Ele estava de pé, olhando para um armário fechado.
Animada,
Talita bateu no vidro com força, gritando para chamá-lo. Não
deveria ter feito isso. Seu Osvaldo se virou tropegamente e o que a
protagonista viu a apavorou, fazendo-a gritar de desespero e correr
em disparada de volta para casa: a pele do rosto do infeliz
fazendeiro estava solta, como se fosse uma máscara cobrindo uma
caveira. Seu corpo, esquelético, estava cheio de chagas. Se não
estivesse tão escuro e se Talita observasse por mais tempo, veria
que seu Osvaldo não tinha mais olhos, apenas órbitas vazias, e que,
de buracos em sua barriga, pendiam pequenas pernas (ou tentáculos)

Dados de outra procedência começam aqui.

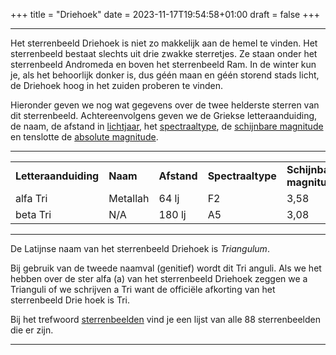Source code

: +++
title = "Driehoek"
date = 2023-11-17T19:54:58+01:00
draft = false
+++

---
Het sterrenbeeld Driehoek is niet zo makkelijk aan de hemel te vinden.
Het sterrenbeeld bestaat slechts uit drie zwakke sterretjes. Ze staan
onder het sterrenbeeld Andromeda en boven het sterrenbeeld Ram. In de
winter kun je, als het behoorlijk donker is, dus géén maan en géén
storend stads licht, de Driehoek hoog in het zuiden proberen te vinden.

Hieronder geven we nog wat gegevens over de twee helderste sterren van
dit sterrenbeeld. Achtereenvolgens geven we de Griekse letteraanduiding,
de naam, de afstand in [lichtjaar](/encyclopedie/lichtjaar), het
[spectraaltype](/encyclopedie/spectraa), de [schijnbare magnitude](/encyclopedie/magnitude) en tenslotte de [absolute magnitude](/encyclopedie/absolute).

---
|   |   |   |   |   |   |
|---|---|---|---|---|---|
**Letteraanduiding** |**Naam** |**Afstand** |**Spectraaltype** |**Schijnbare magnitude** |**Absolute magnitude**     
    alfa Tri     |Metallah        |64 lj    |F2    |3,58     |2.1 
    beta Tri     |N/A             |180 lj   |A5    |3,08     |-0,6 
    
---

De Latijnse naam van het sterrenbeeld Driehoek is *Triangulum*.

Bij gebruik van de tweede naamval (genitief) wordt dit Tri anguli. Als
we het hebben over de ster alfa (a) van het sterrenbeeld Driehoek zeggen
we a Trianguli of we schrijven a Tri want de officiële afkorting van het
sterrenbeeld Drie hoek is Tri.

Bij het trefwoord [sterrenbeelden](/encyclopedie/sterrenbeeld) vind je een
lijst van alle 88 sterrenbeelden die er zijn.

---
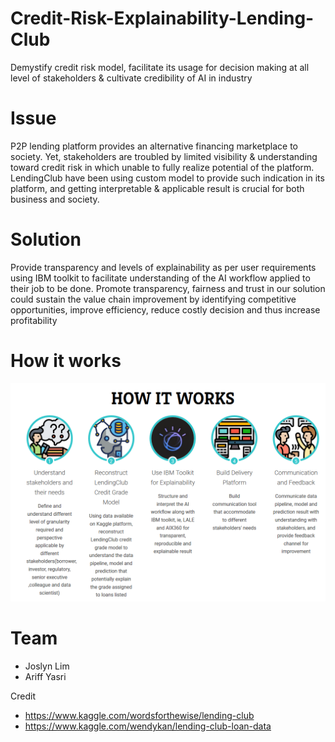 # Credit-Risk-Explainability-Lending-Club

Demystify credit risk model, facilitate its usage for decision making at all level of stakeholders & cultivate credibility of AI in industry

# Issue

P2P lending platform provides an alternative financing marketplace to society. Yet, stakeholders are troubled by limited visibility & understanding toward credit risk in which unable to fully realize potential of the platform. LendingClub have been using custom model to provide such indication in its platform, and getting interpretable & applicable result is crucial for both business and society.

# Solution

Provide transparency and levels of explainability as per user requirements using IBM toolkit to facilitate understanding of the AI workflow applied to their job to be done. Promote transparency, fairness and trust in our solution could sustain the value chain improvement by  identifying competitive opportunities, improve efficiency, reduce costly decision and thus increase profitability

# How it works

![How It Works](https://github.com/ariffyasri/Credit-Risk-Explainability-Lending-Club/blob/master/how-it-works.png)

# Team

- Joslyn Lim
- Ariff Yasri

Credit

- https://www.kaggle.com/wordsforthewise/lending-club
- https://www.kaggle.com/wendykan/lending-club-loan-data
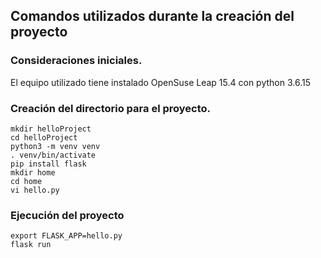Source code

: ## Comandos utilizados durante la creación del proyecto

### Consideraciones iniciales.

El equipo utilizado tiene instalado OpenSuse Leap 15.4 con python 3.6.15

### Creación del directorio para el proyecto.

``mkdir helloProject `` <br/>
``cd helloProject `` <br/>
``python3 -m venv venv`` <br/>
``. venv/bin/activate `` <br/>
``pip install flask `` <br/>
``mkdir home `` <br/>
``cd home `` <br/>
``vi hello.py `` <br/>

### Ejecución del proyecto 

``export FLASK_APP=hello.py `` <br/>
``flask run `` <br/>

arroxeadas, que se mexiam de maneira vagarosa, como se tentassem sair
daquele corpo morto, mas não tivessem forças para isso. Talvez ela
tenha tido sorte por não ter visto estas últimas coisas.
Desesperada
e chorando, a menina correu até chegar em casa. Caiu no chão uma
vez, mas isso não importava, pois ninguém a seguia. Já estava
escuro quando ela entrou na residência, por isso acendeu as luzes e,
angustiada, bateu com força na porta do quarto dos pais, berrando e
chorando. Ninguém atendeu.
Já
sem forças, a menina desistiu e se deixou cair, encostada na parede.
Não havia mais nada que pudesse fazer. Talita estava ardendo em
febre e não tinha mais ninguém para cuidar dela.